Friday, January 6, 2012

"All of a Twist" by Reza Negarestani at Weird Fiction Review

I read Reza Negarestani's "Cyclonopedia" this past summer (I think it was summer) and much hated it. I'm not sure how Negarestani has somehow managed (perhaps by black Arabian majicks) to delude the likes of the VanderMeers and China MiƩville into considering him a weird fictioneer, or even someone worth mention, rather than a philosophic imposter, insofar as I found "Cyclonopedia" to be not a piece of fiction at all, so much as a helter-skelter of vapid theory convoluted with fat, Cyclopean language. Yes, "Cyclonopedia" has moments where it shines, where great depth is unearthed with the Cthulhean shudderings of Negarestani's laborious conjurings; but, generally, I call it total farce and neither here nor there.

That said, this is actually a really intelligent article. It is also a real piece of cogent theory (unlike "Cyclonopedia," which was like sifting through the remains of the author's vomit to discover what he had digested).
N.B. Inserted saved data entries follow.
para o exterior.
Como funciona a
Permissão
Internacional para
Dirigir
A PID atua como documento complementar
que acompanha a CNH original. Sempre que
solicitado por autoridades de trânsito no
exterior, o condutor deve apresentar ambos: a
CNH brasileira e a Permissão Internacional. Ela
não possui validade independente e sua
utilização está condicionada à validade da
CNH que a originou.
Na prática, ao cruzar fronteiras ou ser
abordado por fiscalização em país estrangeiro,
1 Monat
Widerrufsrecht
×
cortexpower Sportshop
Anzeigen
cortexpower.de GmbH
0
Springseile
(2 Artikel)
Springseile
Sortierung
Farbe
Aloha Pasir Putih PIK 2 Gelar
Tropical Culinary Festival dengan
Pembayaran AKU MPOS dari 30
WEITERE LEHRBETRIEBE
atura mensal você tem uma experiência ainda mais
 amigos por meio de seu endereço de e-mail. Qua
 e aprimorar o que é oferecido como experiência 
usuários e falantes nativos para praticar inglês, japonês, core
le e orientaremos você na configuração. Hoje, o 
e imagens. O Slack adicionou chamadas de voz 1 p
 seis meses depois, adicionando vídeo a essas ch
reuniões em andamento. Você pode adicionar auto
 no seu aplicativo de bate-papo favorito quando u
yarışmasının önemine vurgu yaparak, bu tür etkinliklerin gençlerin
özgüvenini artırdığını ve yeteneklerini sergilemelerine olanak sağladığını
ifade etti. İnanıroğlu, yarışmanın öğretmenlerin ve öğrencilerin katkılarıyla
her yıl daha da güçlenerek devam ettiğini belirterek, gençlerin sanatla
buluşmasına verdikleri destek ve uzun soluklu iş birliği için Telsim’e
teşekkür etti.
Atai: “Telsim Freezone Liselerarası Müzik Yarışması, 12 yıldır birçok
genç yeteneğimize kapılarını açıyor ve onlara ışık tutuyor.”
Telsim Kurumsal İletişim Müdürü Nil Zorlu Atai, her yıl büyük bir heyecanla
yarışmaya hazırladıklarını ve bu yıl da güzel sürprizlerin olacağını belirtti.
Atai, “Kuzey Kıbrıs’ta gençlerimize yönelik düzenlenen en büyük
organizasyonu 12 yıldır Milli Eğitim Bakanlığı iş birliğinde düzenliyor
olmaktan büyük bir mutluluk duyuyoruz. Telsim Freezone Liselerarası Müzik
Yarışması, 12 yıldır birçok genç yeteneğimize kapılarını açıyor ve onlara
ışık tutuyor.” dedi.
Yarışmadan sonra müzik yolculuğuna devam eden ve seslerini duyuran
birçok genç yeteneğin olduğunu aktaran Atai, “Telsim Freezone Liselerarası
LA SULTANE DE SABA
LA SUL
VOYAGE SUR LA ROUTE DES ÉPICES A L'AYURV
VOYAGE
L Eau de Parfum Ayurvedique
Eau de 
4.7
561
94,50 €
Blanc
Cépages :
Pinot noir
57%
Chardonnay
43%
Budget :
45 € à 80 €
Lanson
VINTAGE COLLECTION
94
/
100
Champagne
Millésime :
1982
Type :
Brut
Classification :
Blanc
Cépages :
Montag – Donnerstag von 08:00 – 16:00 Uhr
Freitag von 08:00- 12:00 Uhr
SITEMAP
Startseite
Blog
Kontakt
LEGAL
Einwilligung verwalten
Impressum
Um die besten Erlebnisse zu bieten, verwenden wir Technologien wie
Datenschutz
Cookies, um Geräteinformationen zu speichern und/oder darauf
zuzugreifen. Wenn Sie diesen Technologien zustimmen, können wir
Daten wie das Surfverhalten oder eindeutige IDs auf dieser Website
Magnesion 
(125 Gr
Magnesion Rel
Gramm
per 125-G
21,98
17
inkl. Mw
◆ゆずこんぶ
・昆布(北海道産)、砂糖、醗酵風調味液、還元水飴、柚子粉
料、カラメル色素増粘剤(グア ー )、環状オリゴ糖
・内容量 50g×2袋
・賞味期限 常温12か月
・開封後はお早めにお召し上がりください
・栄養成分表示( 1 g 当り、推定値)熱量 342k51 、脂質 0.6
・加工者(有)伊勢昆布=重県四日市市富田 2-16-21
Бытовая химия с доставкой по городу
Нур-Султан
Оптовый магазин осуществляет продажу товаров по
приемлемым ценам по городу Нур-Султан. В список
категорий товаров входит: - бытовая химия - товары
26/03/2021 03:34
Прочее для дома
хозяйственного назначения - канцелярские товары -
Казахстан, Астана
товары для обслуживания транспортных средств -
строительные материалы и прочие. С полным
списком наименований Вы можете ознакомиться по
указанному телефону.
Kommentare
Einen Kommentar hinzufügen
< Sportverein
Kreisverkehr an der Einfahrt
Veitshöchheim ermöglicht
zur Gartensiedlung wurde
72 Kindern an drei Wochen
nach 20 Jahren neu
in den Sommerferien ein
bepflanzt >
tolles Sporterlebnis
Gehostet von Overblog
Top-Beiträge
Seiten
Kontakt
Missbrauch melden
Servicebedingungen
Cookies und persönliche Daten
It would be perfect if Negarestani didn't fall back on plugging his half-baked "novel" to wrap up the text... but I recommend it anyway.

oh what the hell, I guess it was alright.

From "All of a Twist" by Reza Negarestani at the Weird Fiction Review:

"Now if narration is both ‘to know’ and ‘to relate’, not only is the narration of/about the contingent reality twisted with a logic endemic to tales of spirit possession (when I think, it is actually the outsider, the demon inside me that thinks through me), but also it is unfolded with the dynamics inherent to conspiracy theories (all relations, adventures and plots are twistedly driven by a secret agreement – or complicity – between contingent and indifferent objective worlds… the more epical the narration, the thicker the conspiracy, the more elliptical the depth of the complicity)..."




  1. I'm not sure if you're being sarcastic, or in which part of your post you're being sarcastic, or...
    ...the turgid cleft-poles of disingenuity despound the slough of despond-esque melancholy of the literati.